### Exercise goal
Search the material below for the word "SQUARE". Copy every line that has it.

### Collected material

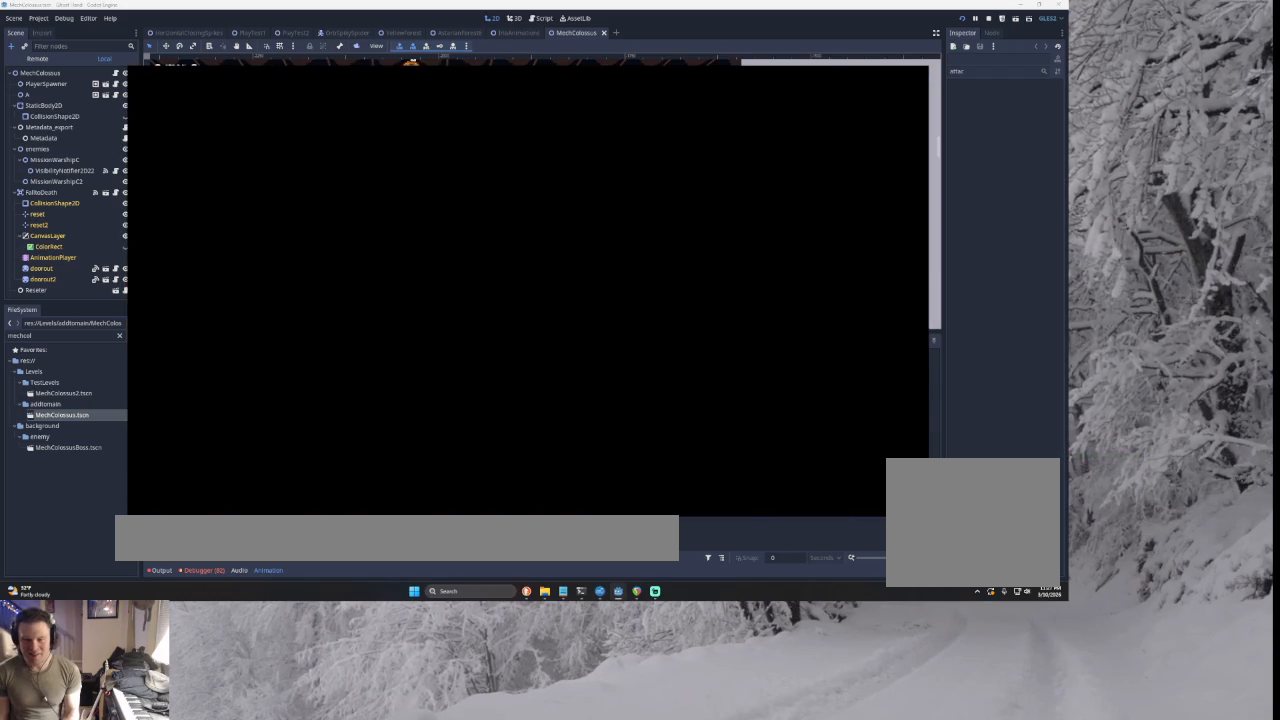
{"buttons": [], "left_stick": "center", "right_stick": "center", "events": []}
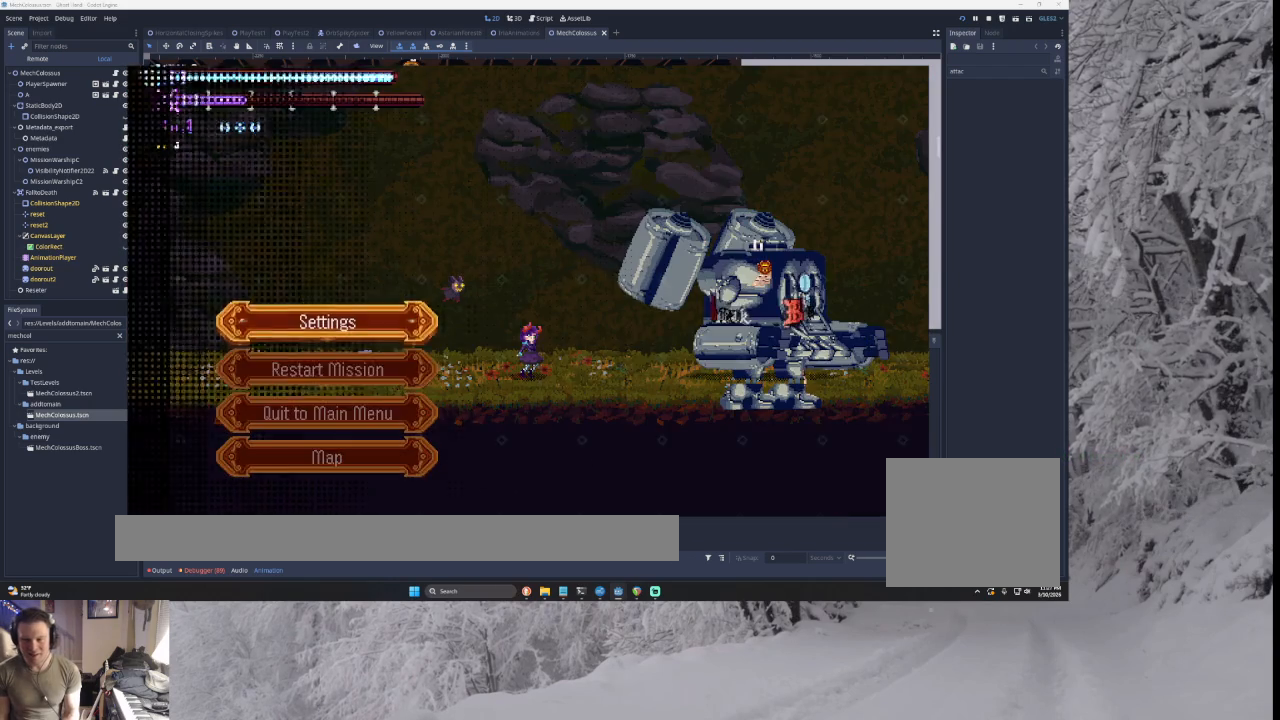
{"buttons": ["SQUARE"], "left_stick": "center", "right_stick": "center", "events": [[167, "CROSS", "down"], [167, "DPAD_DOWN", "down"], [233, "DPAD_DOWN", "up"], [367, "DPAD_DOWN", "down"], [400, "DPAD_DOWN", "up"], [467, "CROSS", "up"], [467, "SQUARE", "down"]]}
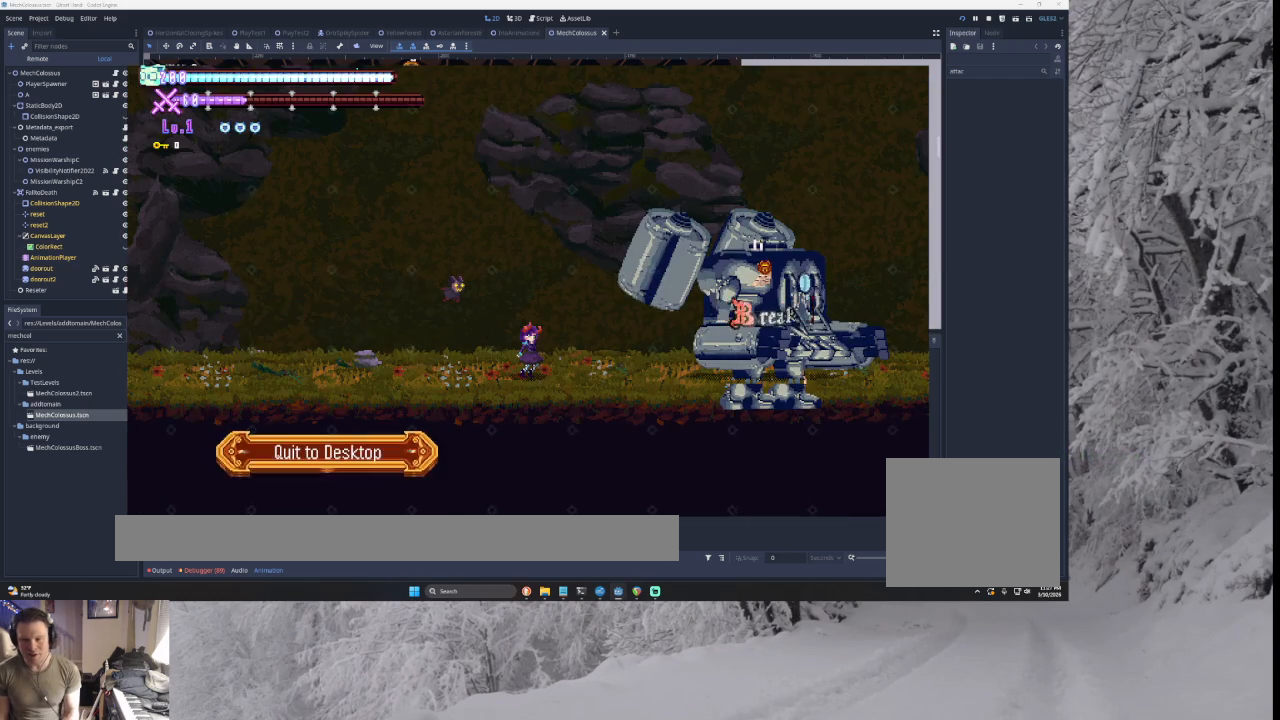
{"buttons": [], "left_stick": "center", "right_stick": "center", "events": [[100, "SQUARE", "up"], [267, "SQUARE", "down"], [333, "SQUARE", "up"]]}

### Solution to the problem
{"buttons": ["SQUARE"], "left_stick": "center", "right_stick": "center", "events": [[167, "CROSS", "down"], [167, "DPAD_DOWN", "down"], [233, "DPAD_DOWN", "up"], [367, "DPAD_DOWN", "down"], [400, "DPAD_DOWN", "up"], [467, "CROSS", "up"], [467, "SQUARE", "down"]]}
{"buttons": [], "left_stick": "center", "right_stick": "center", "events": [[100, "SQUARE", "up"], [267, "SQUARE", "down"], [333, "SQUARE", "up"]]}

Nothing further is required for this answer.